The origin of STM contrast differences for inequivalent S atoms on a Mo(100) surface

The theoretical electron scattering quantum chemistry (ESQC) method is used to explain the origin of contrast in scanning tunneling microscopy (STM) images of the S-c(2 x 4) structure on Mo(100). We show that the calculated images are very sensitive to the presence of surface reconstructions, and the theory can predict their effect on the STM images. The unit cell of the S-c(2 x 4) structure contains three S atoms in four-fold coordination sites.
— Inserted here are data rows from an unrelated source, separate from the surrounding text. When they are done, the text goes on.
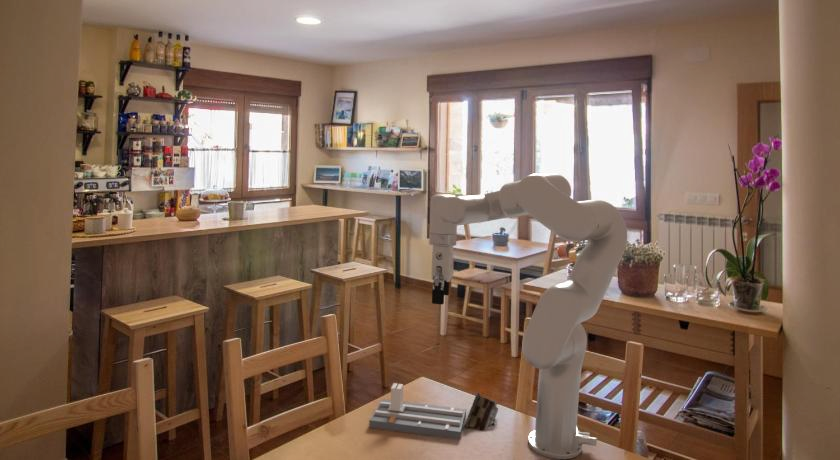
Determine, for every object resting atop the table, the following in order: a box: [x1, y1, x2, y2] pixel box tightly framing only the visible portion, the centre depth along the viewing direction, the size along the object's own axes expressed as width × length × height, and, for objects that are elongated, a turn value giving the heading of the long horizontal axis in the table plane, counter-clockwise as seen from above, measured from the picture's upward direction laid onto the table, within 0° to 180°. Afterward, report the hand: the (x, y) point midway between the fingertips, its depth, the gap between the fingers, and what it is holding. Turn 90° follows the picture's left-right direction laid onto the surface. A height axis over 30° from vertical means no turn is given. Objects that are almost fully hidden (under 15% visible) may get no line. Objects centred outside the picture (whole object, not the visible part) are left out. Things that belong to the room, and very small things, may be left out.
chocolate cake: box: [463, 388, 499, 432], centre depth 141 cm, size 10×7×12 cm
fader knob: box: [388, 382, 405, 413], centre depth 139 cm, size 4×3×7 cm
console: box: [368, 398, 467, 441], centre depth 139 cm, size 23×12×3 cm, turn 79°
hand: (440, 299), depth 151 cm, fingers open, 9 cm apart
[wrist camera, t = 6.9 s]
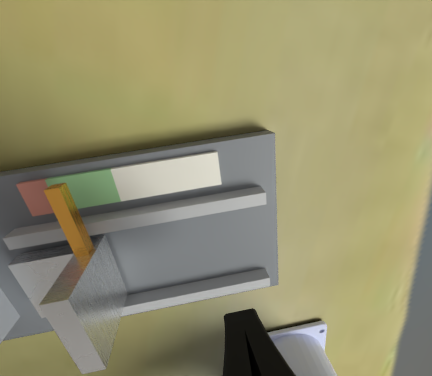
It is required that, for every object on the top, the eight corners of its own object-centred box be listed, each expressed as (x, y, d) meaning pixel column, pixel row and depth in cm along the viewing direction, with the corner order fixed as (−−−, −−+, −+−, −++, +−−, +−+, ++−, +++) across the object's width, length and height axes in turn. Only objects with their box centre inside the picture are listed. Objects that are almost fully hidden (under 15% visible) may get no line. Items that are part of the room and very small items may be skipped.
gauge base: (273, 273, 19) (308, 346, 14) (13, 325, 18) (-64, 430, 12) (267, 130, 14) (320, 153, 9) (-90, 185, 13) (-294, 255, 7)
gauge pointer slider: (127, 292, 16) (106, 369, 12) (51, 307, 16) (-1, 392, 11) (80, 174, 12) (23, 219, 8) (-20, 190, 12) (-138, 246, 8)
However, the STM images of this surface show only one maximum per unit cell at the position of one of the S atoms, while over the other two atoms the tunneling probability is a minimum. This result is surprising in view of the small 0.22 Angstrom height difference between these S atoms found in a recent LEED study. Our theoretical analysis revealed that: (i) the experimental STM images can be reproduced using the atomic coordinates of the reconstructed Mo surface determined by LEED, but they cannot when the bulk termination coordinates are used instead; (ii) the reduction of tunneling probability over two of the S atoms is due to destructive interference between channels involving orbitals at sulfur atoms in adjacent sites, and (iii) these channels involve states that include a bonding combination of d Mo orbitals and S 3p(z) orbitals. The anti-phase arrangement of the 3p(z) orbitals in adjacent S atoms explains the destructive interference effect and is related to their repulsive interaction.